In the words of BASKET CASE filmmaker Frank Henenlotter, “Get the straight jackets ready!” From the surreal “wild west” locations to the outrageous monster effects and the infamous scene where the Godmonster crashes a childrens’ picnic, this is easily the most inexplicably deranged creature feature in the history of forever.”

Bill Gibron’s 2006 piece on Godmonster for Popmatters does a far better job of delving into the deeper meaning of Hobbs’ film, describing it as “loaded with symbolism, counterculture ideology and some of the oddest ducks this side of an irradiated game preserve.” However, it’s worth noting that the film is, for the majority of its running time, a deeply-felt treatise on political and capitalist corruption, masquerading as a movie about a monster birthed from poisonous gas from deep below.

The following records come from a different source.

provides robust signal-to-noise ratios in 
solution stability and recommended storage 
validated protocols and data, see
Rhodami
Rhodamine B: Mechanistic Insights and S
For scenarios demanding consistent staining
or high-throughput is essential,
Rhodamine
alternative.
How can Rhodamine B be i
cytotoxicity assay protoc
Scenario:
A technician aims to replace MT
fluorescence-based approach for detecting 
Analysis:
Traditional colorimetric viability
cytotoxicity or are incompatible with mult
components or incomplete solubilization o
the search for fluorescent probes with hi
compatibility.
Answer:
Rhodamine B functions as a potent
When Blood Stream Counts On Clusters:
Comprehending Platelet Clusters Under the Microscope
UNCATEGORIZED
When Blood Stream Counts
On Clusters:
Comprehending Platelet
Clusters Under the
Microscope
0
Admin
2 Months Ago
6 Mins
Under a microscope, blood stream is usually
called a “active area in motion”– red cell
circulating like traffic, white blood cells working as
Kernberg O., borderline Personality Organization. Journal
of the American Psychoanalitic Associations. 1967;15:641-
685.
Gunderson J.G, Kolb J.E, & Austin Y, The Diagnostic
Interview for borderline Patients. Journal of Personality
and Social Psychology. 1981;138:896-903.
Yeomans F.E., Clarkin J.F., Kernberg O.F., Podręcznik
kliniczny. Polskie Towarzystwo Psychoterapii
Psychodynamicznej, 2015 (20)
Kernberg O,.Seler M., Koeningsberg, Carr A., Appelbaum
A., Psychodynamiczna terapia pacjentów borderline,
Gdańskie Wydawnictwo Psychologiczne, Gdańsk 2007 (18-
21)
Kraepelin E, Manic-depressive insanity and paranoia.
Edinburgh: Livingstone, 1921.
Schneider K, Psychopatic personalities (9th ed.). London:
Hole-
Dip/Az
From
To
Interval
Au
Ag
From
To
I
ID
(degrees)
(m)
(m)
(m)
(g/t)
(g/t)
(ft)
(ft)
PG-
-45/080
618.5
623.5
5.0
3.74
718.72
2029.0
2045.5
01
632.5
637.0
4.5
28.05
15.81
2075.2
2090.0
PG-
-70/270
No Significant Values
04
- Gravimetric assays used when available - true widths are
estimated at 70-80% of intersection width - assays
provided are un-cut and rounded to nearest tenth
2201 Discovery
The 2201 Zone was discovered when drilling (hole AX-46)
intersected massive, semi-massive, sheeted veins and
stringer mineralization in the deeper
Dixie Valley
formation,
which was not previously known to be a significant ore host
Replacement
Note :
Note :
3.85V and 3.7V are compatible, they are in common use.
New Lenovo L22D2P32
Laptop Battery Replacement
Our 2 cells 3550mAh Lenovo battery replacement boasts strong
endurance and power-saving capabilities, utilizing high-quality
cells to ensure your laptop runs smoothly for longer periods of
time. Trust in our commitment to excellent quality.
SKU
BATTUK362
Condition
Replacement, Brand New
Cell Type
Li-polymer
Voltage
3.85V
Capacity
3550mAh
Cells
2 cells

As per AGFA’s wont, the Blu comes with a bonus feature, scanned in 2K. This one is the classically bad fake documentary, The Legend of Bigfoot, which — to be completely honest — I was almost as excited to see as Godmonster itself. The version on Prime is pretty beat up, so it’s nice to see it cleaner and clearer, even if it’s a whole bunch of hooey.

Director Harry Winer left most of the filming to the movie’s focus, Ivan Marx, who was a noted nature photographer. So, even if the movie’s Bigfoot sequences look like a guy wandering around in a fur suit, the vistas of the Pacific Northwest look fucking amazing. Plus, the opening features a Siamese cats carrying wolf pups in its mouth, so that’s worth seeing, just to coo over the overwhelming cuteness of it all.

Further bonuses are a collection of shorts from the vaults: “Strange Sightings,” which might be the most boring UFO documentary I’ve ever seen; “School Bus Fires,” which comes about a hair’s breadth from being a how-to for budding arsonists; and “White Gorilla,” the sole fictional, as opposed to documentary short. It’s pretty old and features terrible costumes. I love it very much.

The AGFA releases are turning into the most enjoyable blind buys out there. If you see one, get it. There will be two movies to watch, and they’ll look great, and they will kind of let your mind melt.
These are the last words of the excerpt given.